** BEGIN **
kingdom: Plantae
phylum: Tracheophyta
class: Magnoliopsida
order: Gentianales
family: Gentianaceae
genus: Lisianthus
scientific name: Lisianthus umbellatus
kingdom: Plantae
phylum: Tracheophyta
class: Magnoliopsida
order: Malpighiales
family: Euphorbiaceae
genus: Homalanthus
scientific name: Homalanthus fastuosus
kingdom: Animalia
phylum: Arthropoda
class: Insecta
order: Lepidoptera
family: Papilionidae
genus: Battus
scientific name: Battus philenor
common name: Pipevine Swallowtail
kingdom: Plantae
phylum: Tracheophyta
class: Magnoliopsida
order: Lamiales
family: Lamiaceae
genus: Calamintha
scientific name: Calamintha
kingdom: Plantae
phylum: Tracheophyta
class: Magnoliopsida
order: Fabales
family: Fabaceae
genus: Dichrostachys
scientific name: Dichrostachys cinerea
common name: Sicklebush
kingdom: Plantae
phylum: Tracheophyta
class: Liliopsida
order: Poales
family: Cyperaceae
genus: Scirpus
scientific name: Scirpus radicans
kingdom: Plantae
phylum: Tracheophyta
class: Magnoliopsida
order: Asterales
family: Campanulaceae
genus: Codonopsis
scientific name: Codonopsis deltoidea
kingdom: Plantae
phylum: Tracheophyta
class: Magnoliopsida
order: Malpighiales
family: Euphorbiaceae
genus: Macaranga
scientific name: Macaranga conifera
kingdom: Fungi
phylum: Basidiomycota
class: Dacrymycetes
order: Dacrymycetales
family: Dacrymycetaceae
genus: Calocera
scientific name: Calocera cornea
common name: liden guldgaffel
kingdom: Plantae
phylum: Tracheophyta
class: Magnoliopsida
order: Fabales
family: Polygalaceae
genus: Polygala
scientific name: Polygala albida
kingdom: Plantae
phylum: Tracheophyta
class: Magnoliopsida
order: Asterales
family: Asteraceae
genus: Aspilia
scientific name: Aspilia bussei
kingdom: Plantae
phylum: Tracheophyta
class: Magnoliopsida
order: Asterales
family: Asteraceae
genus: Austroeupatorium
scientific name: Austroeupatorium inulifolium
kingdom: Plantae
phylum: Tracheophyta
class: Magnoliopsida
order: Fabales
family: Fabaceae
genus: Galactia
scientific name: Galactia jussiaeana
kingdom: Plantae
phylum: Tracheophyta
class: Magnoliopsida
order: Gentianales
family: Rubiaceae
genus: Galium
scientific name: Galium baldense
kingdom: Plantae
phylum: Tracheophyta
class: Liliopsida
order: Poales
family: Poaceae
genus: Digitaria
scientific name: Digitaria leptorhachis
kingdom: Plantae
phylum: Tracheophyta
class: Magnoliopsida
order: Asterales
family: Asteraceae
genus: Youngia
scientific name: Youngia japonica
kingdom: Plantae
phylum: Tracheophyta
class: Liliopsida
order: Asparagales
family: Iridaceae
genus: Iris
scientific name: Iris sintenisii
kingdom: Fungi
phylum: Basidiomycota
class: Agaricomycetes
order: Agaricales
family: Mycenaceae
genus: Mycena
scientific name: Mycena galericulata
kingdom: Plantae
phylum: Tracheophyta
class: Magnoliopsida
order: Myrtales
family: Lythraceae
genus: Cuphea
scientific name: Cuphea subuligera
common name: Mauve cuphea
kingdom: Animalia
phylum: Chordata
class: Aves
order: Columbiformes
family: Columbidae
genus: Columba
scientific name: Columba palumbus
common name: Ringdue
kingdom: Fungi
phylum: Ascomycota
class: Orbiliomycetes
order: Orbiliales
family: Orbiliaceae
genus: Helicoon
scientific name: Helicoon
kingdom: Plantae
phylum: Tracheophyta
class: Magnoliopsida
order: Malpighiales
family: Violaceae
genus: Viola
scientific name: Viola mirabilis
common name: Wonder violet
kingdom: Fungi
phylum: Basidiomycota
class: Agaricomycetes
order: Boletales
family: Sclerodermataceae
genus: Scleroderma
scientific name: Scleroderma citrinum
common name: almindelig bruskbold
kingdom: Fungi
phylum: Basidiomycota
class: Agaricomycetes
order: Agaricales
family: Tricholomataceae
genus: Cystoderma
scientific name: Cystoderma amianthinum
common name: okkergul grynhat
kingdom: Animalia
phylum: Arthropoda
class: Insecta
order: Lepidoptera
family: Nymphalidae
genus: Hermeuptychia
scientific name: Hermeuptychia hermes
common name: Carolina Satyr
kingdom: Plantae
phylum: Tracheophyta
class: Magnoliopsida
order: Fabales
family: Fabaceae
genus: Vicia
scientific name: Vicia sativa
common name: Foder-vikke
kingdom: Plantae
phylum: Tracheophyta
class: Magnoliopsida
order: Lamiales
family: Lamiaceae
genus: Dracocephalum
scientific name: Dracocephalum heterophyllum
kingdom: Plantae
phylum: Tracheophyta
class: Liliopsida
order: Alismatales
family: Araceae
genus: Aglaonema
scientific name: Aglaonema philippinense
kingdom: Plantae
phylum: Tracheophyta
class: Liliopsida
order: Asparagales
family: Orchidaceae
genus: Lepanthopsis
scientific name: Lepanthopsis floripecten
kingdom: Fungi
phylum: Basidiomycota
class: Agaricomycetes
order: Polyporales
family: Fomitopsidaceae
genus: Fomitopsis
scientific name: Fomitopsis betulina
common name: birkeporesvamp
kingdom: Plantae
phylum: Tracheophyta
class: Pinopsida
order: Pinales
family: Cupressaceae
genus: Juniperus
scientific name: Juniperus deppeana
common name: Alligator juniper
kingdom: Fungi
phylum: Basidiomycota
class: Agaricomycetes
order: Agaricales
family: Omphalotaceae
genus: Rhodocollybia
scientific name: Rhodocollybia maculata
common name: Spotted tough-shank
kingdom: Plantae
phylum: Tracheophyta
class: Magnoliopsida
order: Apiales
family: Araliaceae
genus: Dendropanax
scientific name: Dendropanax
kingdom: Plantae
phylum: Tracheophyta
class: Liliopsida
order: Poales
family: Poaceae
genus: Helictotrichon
** END **
# [TASK TO CARRY OUT]
Print the lines above unchanged, from the line containing "family: Columbidae" through the line containing "order: Boletales", including both of those lines.

# [SOLUTION BELOW]
family: Columbidae
genus: Columba
scientific name: Columba palumbus
common name: Ringdue
kingdom: Fungi
phylum: Ascomycota
class: Orbiliomycetes
order: Orbiliales
family: Orbiliaceae
genus: Helicoon
scientific name: Helicoon
kingdom: Plantae
phylum: Tracheophyta
class: Magnoliopsida
order: Malpighiales
family: Violaceae
genus: Viola
scientific name: Viola mirabilis
common name: Wonder violet
kingdom: Fungi
phylum: Basidiomycota
class: Agaricomycetes
order: Boletales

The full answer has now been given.